• **DATA PROVIDED**:
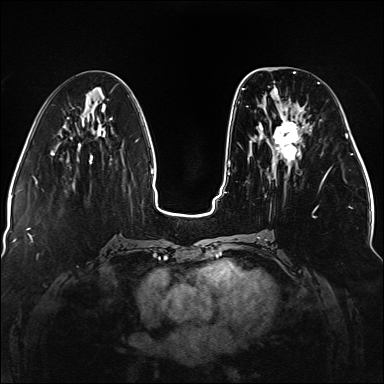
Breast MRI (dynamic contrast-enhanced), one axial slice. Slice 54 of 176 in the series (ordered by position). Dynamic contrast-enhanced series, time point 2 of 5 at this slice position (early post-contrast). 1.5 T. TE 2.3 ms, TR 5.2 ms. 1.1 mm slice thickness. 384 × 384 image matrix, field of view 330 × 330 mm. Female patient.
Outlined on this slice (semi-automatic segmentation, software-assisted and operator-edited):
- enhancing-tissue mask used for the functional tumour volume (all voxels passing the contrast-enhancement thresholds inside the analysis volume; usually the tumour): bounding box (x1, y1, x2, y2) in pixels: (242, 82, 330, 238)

==

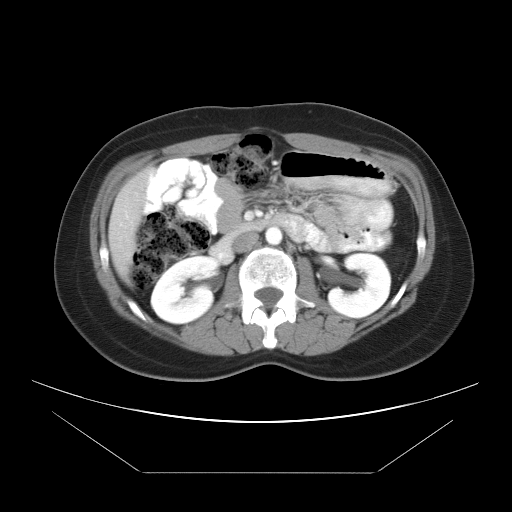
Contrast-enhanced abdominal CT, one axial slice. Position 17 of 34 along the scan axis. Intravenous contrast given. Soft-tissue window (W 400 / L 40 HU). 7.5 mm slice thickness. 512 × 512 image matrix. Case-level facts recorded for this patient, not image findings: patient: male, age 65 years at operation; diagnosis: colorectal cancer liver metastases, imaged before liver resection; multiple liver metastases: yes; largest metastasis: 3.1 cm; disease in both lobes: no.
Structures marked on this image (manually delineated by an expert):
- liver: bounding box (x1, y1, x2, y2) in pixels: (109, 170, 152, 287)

• **PROBLEM**:
Produce a word-for-word copy of everything above from the line holding "Breast MRI (dynamic" down to the line holding "- enhancing-tissue mask", with both of those lines kept.

• **ANSWER SPACE**:
Breast MRI (dynamic contrast-enhanced), one axial slice. Slice 54 of 176 in the series (ordered by position). Dynamic contrast-enhanced series, time point 2 of 5 at this slice position (early post-contrast). 1.5 T. TE 2.3 ms, TR 5.2 ms. 1.1 mm slice thickness. 384 × 384 image matrix, field of view 330 × 330 mm. Female patient.
Outlined on this slice (semi-automatic segmentation, software-assisted and operator-edited):
- enhancing-tissue mask used for the functional tumour volume (all voxels passing the contrast-enhancement thresholds inside the analysis volume; usually the tumour): bounding box (x1, y1, x2, y2) in pixels: (242, 82, 330, 238)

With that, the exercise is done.